Symancyk were elected to the Board for a term of one year. Of the 201,253,669
shares present in person or represented by proxy at the meeting, the number of
shares voted for, the number of shares voted against, the number of shares
abstained and the number of broker non-votes were as follows, with respect to
each of the nominees:
For Against Abstain Broker Non-Votes
Patricia S. Bellinger 168,968,373 15,790,795 708,290 15,786,211
Alessandro Bogliolo 184,434,165 326,981 706,312 15,786,211
Francis A. Hondal 183,663,555 1,097,580 706,323 15,786,211
Danielle M. Lee 184,119,457 638,471 709,530 15,786,211
Michael G. Morris 183,524,198 1,230,561 712,699 15,786,211
Sarah E. Nash 173,320,889 11,256,531 890,038 15,786,211
Juan Rajlin
184,406,318 344,308 716,832 15,786,211
Stephen D. Steinour 184,064,273 521,818 881,367 15,786,211
J.K. Symancyk 184,414,127 332,778 720,553 15,786,211
Ratification of the Independent Registered Public Accountants
The appointment of Ernst & Young LLP as the Company's independent registered
public accountants for the 2022 fiscal year was ratified, with 198,711,994
shares voting for the appointment, 1,243,582 shares voting against the
appointment and 1,298,093 shares abstaining.

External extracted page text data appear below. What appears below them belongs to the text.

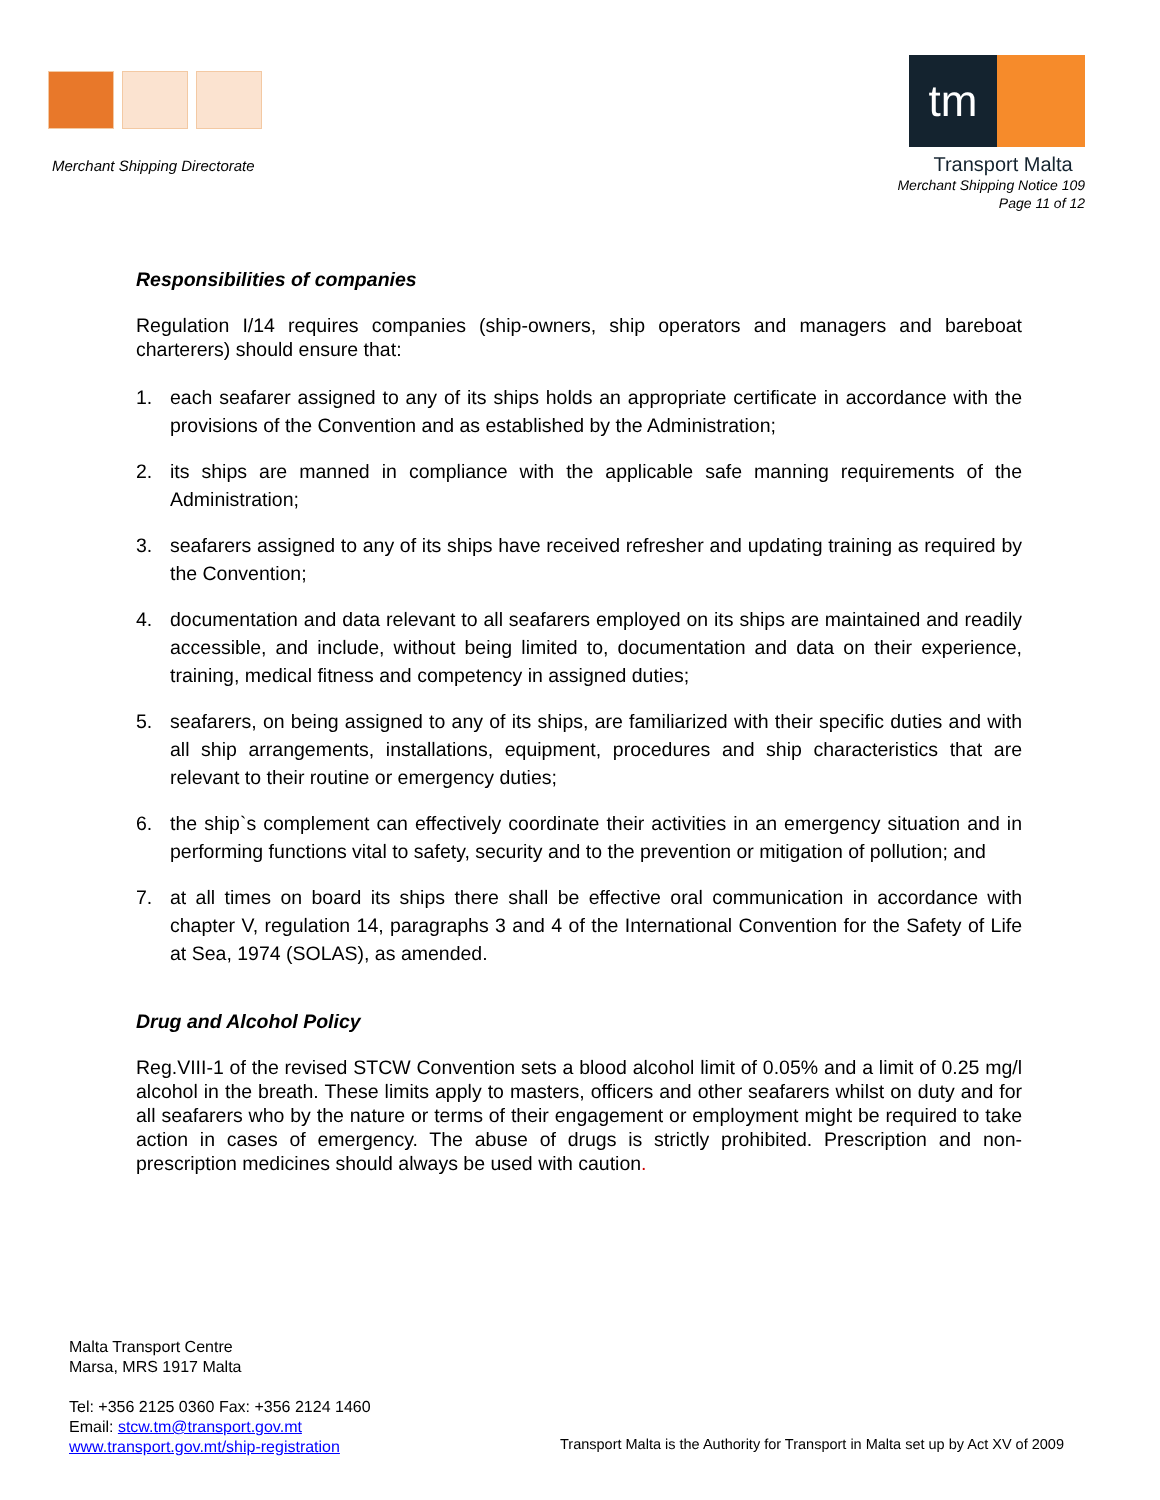Merchant Shipping Directorate
tm
Transport Malta
Merchant Shipping Notice 109
Page 11 of 12
Responsibilities of companies
Regulation I/14 requires companies (ship-owners, ship operators and managers and bareboat charterers) should ensure that:
1. each seafarer assigned to any of its ships holds an appropriate certificate in accordance with the provisions of the Convention and as established by the Administration;
2. its ships are manned in compliance with the applicable safe manning requirements of the Administration;
3. seafarers assigned to any of its ships have received refresher and updating training as required by the Convention;
4. documentation and data relevant to all seafarers employed on its ships are maintained and readily accessible, and include, without being limited to, documentation and data on their experience, training, medical fitness and competency in assigned duties;
5. seafarers, on being assigned to any of its ships, are familiarized with their specific duties and with all ship arrangements, installations, equipment, procedures and ship characteristics that are relevant to their routine or emergency duties;
6. the ship`s complement can effectively coordinate their activities in an emergency situation and in performing functions vital to safety, security and to the prevention or mitigation of pollution; and
7. at all times on board its ships there shall be effective oral communication in accordance with chapter V, regulation 14, paragraphs 3 and 4 of the International Convention for the Safety of Life at Sea, 1974 (SOLAS), as amended.
Drug and Alcohol Policy
Reg.VIII-1 of the revised STCW Convention sets a blood alcohol limit of 0.05% and a limit of 0.25 mg/l alcohol in the breath. These limits apply to masters, officers and other seafarers whilst on duty and for all seafarers who by the nature or terms of their engagement or employment might be required to take action in cases of emergency. The abuse of drugs is strictly prohibited. Prescription and non-prescription medicines should always be used with caution.
Malta Transport Centre
Marsa, MRS 1917 Malta
Tel: +356 2125 0360 Fax: +356 2124 1460
Email: stcw.tm@transport.gov.mt
www.transport.gov.mt/ship-registration
Transport Malta is the Authority for Transport in Malta set up by Act XV of 2009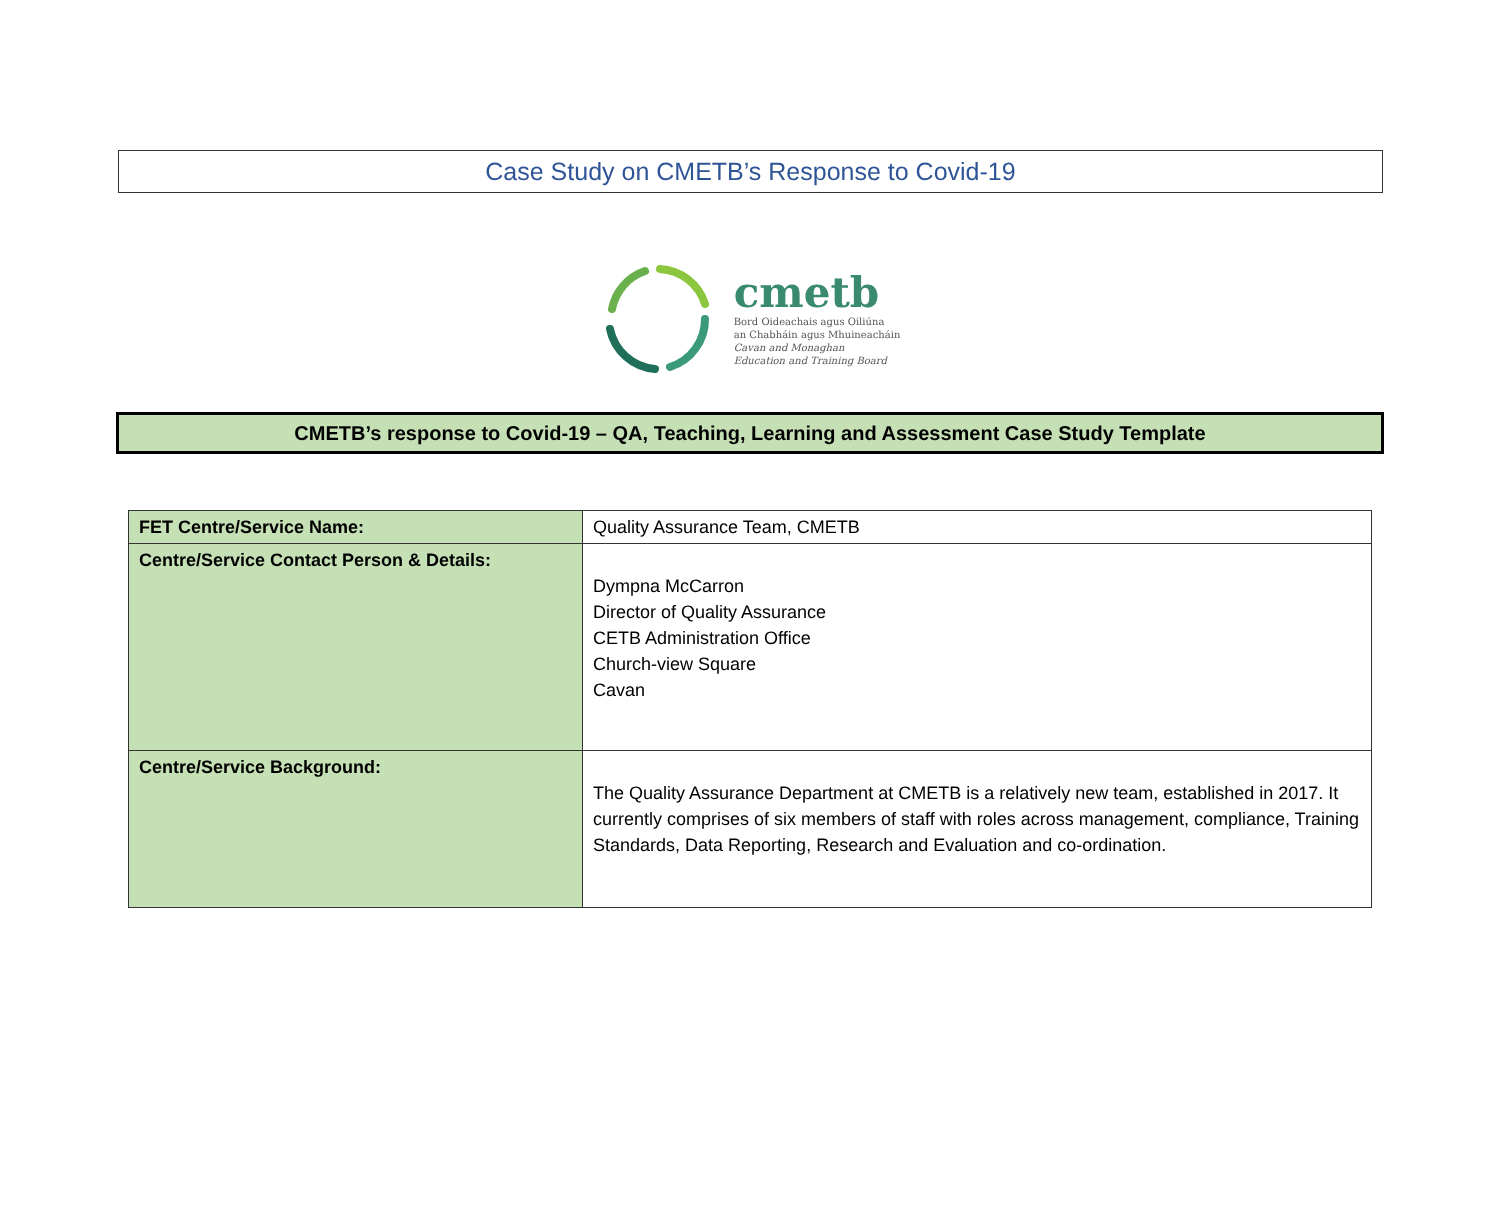Case Study on CMETB’s Response to Covid-19
cmetb
Bord Oideachais agus Oiliúna
an Chabháin agus Mhuineacháin
Cavan and Monaghan
Education and Training Board
CMETB’s response to Covid-19 – QA, Teaching, Learning and Assessment Case Study Template
| FET Centre/Service Name: | Quality Assurance Team, CMETB |
| Centre/Service Contact Person & Details: | Dympna McCarron Director of Quality Assurance CETB Administration Office Church-view Square Cavan |
| Centre/Service Background: | The Quality Assurance Department at CMETB is a relatively new team, established in 2017. It currently comprises of six members of staff with roles across management, compliance, Training Standards, Data Reporting, Research and Evaluation and co-ordination. |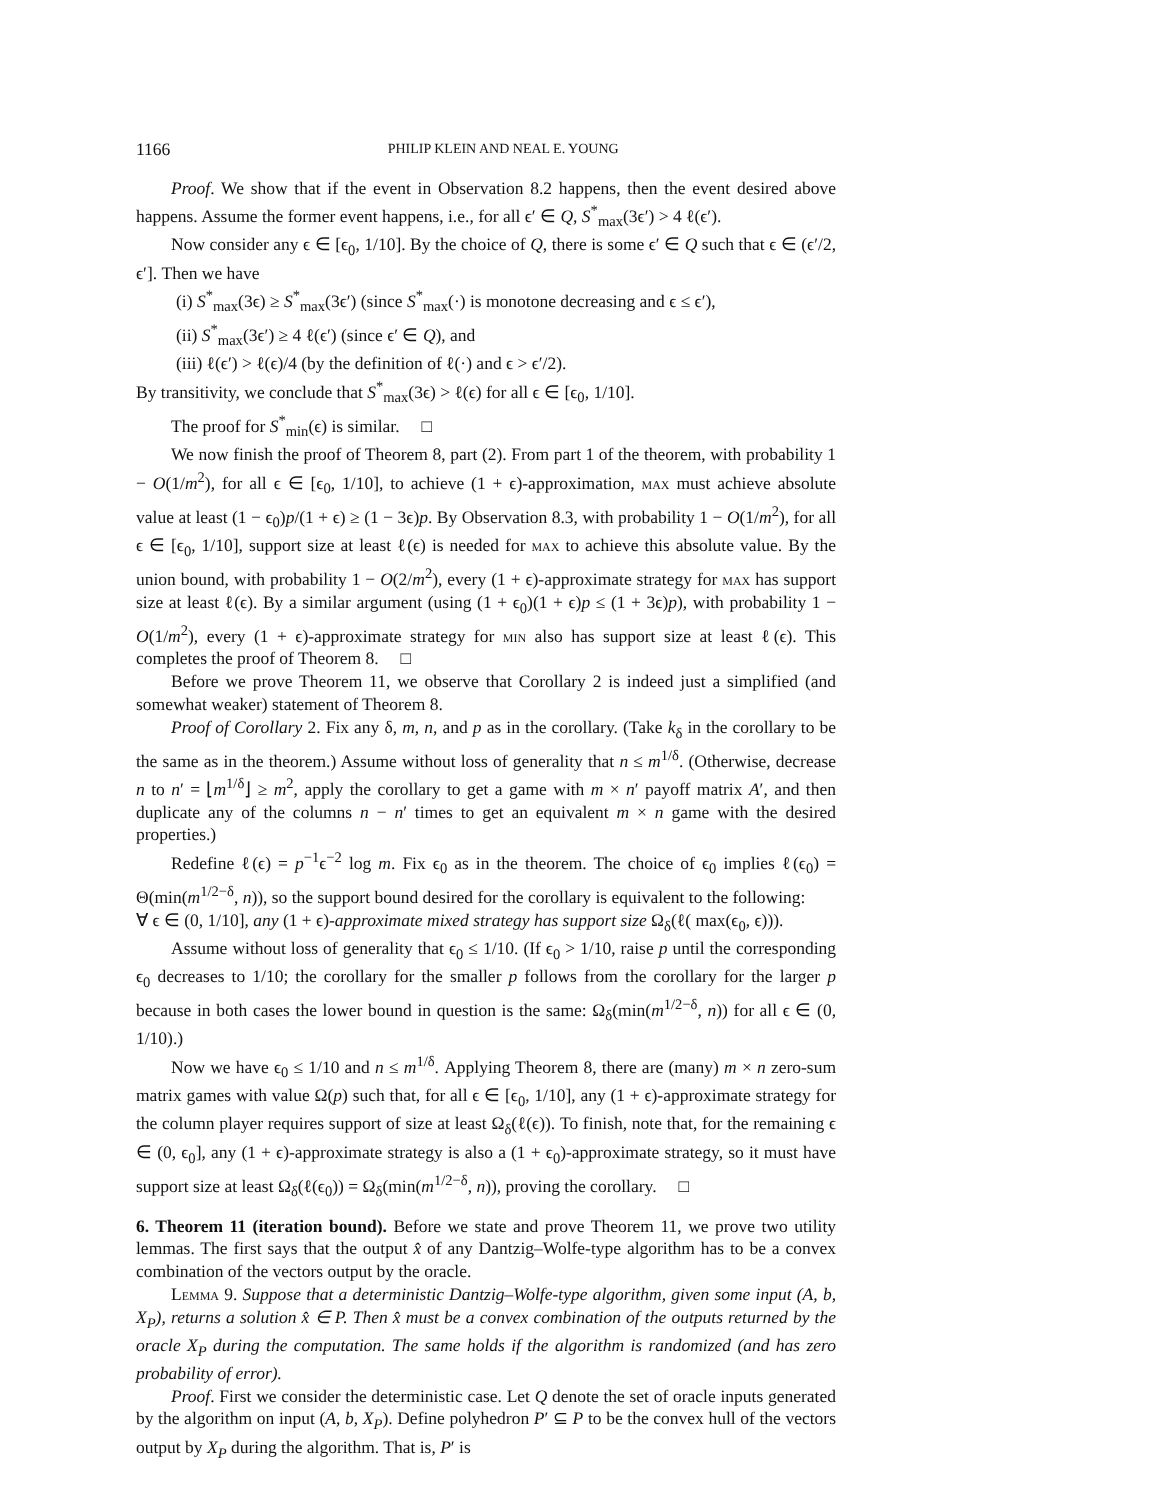1166 PHILIP KLEIN AND NEAL E. YOUNG
Proof. We show that if the event in Observation 8.2 happens, then the event desired above happens. Assume the former event happens, i.e., for all ϵ′ ∈ Q, S<sup>*</sup><sub>max</sub>(3ϵ′) > 4 ℓ(ϵ′).
Now consider any ϵ ∈ [ϵ<sub>0</sub>, 1/10]. By the choice of Q, there is some ϵ′ ∈ Q such that ϵ ∈ (ϵ′/2, ϵ′]. Then we have
(i) S<sup>*</sup><sub>max</sub>(3ϵ) ≥ S<sup>*</sup><sub>max</sub>(3ϵ′) (since S<sup>*</sup><sub>max</sub>(·) is monotone decreasing and ϵ ≤ ϵ′),
(ii) S<sup>*</sup><sub>max</sub>(3ϵ′) ≥ 4 ℓ(ϵ′) (since ϵ′ ∈ Q), and
(iii) ℓ(ϵ′) > ℓ(ϵ)/4 (by the definition of ℓ(·) and ϵ > ϵ′/2).
By transitivity, we conclude that S<sup>*</sup><sub>max</sub>(3ϵ) > ℓ(ϵ) for all ϵ ∈ [ϵ<sub>0</sub>, 1/10].
The proof for S<sup>*</sup><sub>min</sub>(ϵ) is similar. □
We now finish the proof of Theorem 8, part (2). From part 1 of the theorem, with probability 1 − O(1/m<sup>2</sup>), for all ϵ ∈ [ϵ<sub>0</sub>, 1/10], to achieve (1 + ϵ)-approximation, max must achieve absolute value at least (1 − ϵ<sub>0</sub>)p/(1 + ϵ) ≥ (1 − 3ϵ)p. By Observation 8.3, with probability 1 − O(1/m<sup>2</sup>), for all ϵ ∈ [ϵ<sub>0</sub>, 1/10], support size at least ℓ(ϵ) is needed for max to achieve this absolute value. By the union bound, with probability 1 − O(2/m<sup>2</sup>), every (1 + ϵ)-approximate strategy for max has support size at least ℓ(ϵ). By a similar argument (using (1 + ϵ<sub>0</sub>)(1 + ϵ)p ≤ (1 + 3ϵ)p), with probability 1 − O(1/m<sup>2</sup>), every (1 + ϵ)-approximate strategy for min also has support size at least ℓ(ϵ). This completes the proof of Theorem 8. □
Before we prove Theorem 11, we observe that Corollary 2 is indeed just a simplified (and somewhat weaker) statement of Theorem 8.
Proof of Corollary 2. Fix any δ, m, n, and p as in the corollary. (Take k<sub>δ</sub> in the corollary to be the same as in the theorem.) Assume without loss of generality that n ≤ m<sup>1/δ</sup>. (Otherwise, decrease n to n′ = ⌊m<sup>1/δ</sup>⌋ ≥ m<sup>2</sup>, apply the corollary to get a game with m × n′ payoff matrix A′, and then duplicate any of the columns n − n′ times to get an equivalent m × n game with the desired properties.)
Redefine ℓ(ϵ) = p<sup>−1</sup>ϵ<sup>−2</sup> log m. Fix ϵ<sub>0</sub> as in the theorem. The choice of ϵ<sub>0</sub> implies ℓ(ϵ<sub>0</sub>) = Θ(min(m<sup>1/2−δ</sup>, n)), so the support bound desired for the corollary is equivalent to the following:
∀ ϵ ∈ (0, 1/10], any (1 + ϵ)-approximate mixed strategy has support size Ω<sub>δ</sub>(ℓ( max(ϵ<sub>0</sub>, ϵ))).
Assume without loss of generality that ϵ<sub>0</sub> ≤ 1/10. (If ϵ<sub>0</sub> > 1/10, raise p until the corresponding ϵ<sub>0</sub> decreases to 1/10; the corollary for the smaller p follows from the corollary for the larger p because in both cases the lower bound in question is the same: Ω<sub>δ</sub>(min(m<sup>1/2−δ</sup>, n)) for all ϵ ∈ (0, 1/10).)
Now we have ϵ<sub>0</sub> ≤ 1/10 and n ≤ m<sup>1/δ</sup>. Applying Theorem 8, there are (many) m × n zero-sum matrix games with value Ω(p) such that, for all ϵ ∈ [ϵ<sub>0</sub>, 1/10], any (1 + ϵ)-approximate strategy for the column player requires support of size at least Ω<sub>δ</sub>(ℓ(ϵ)). To finish, note that, for the remaining ϵ ∈ (0, ϵ<sub>0</sub>], any (1 + ϵ)-approximate strategy is also a (1 + ϵ<sub>0</sub>)-approximate strategy, so it must have support size at least Ω<sub>δ</sub>(ℓ(ϵ<sub>0</sub>)) = Ω<sub>δ</sub>(min(m<sup>1/2−δ</sup>, n)), proving the corollary. □
6. Theorem 11 (iteration bound).
Before we state and prove Theorem 11, we prove two utility lemmas. The first says that the output x̂ of any Dantzig–Wolfe-type algorithm has to be a convex combination of the vectors output by the oracle.
Lemma 9. Suppose that a deterministic Dantzig–Wolfe-type algorithm, given some input (A, b, X<sub>P</sub>), returns a solution x̂ ∈ P. Then x̂ must be a convex combination of the outputs returned by the oracle X<sub>P</sub> during the computation. The same holds if the algorithm is randomized (and has zero probability of error).
Proof. First we consider the deterministic case. Let Q denote the set of oracle inputs generated by the algorithm on input (A, b, X<sub>P</sub>). Define polyhedron P′ ⊆ P to be the convex hull of the vectors output by X<sub>P</sub> during the algorithm. That is, P′ is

Advisory Vote on Executive Compensation
The compensation of the Company's named executive officers as described in the
Proxy Statement was approved by the Company's stockholders, on an advisory
basis, with 173,779,840 shares voting for the Company's executive compensation,
7,835,448 shares voting against the Company's executive compensation, 3,852,170
shares abstaining and 15,786,211 broker non-votes. 95.68% of the shares voting
on the proposal voted in favor of the proposal.
Approval of Bath & Body Works, Inc. Associate Stock Purchase Plan
The ASPP was approved by a vote of 184,469,766 shares for the ASPP and 320,124
shares against the ASPP with 677,568 shares abstaining and 15,786,211 broker
non-votes.
Stockholder Proposal to Reduce the Ownership Threshold for Calling Special
Meetings of Stockholders
The stockholder proposal to reduce the ownership threshold for calling special
meetings of stockholders was rejected by the Company's stockholders, with
49,263,097 shares voting for the proposal, 135,752,155 shares voting against the
proposal, 452,206 shares abstaining and 15,786,211 broker non-votes. 26.62% of
the shares voting on the proposal voted in favor of the proposal.
Item 9.01. Financial Statements and Exhibits.
(d) Exhibits.
Exhibit No. Description
10.1 Bath & Body Works, Inc. Associate Stock Purchase Plan.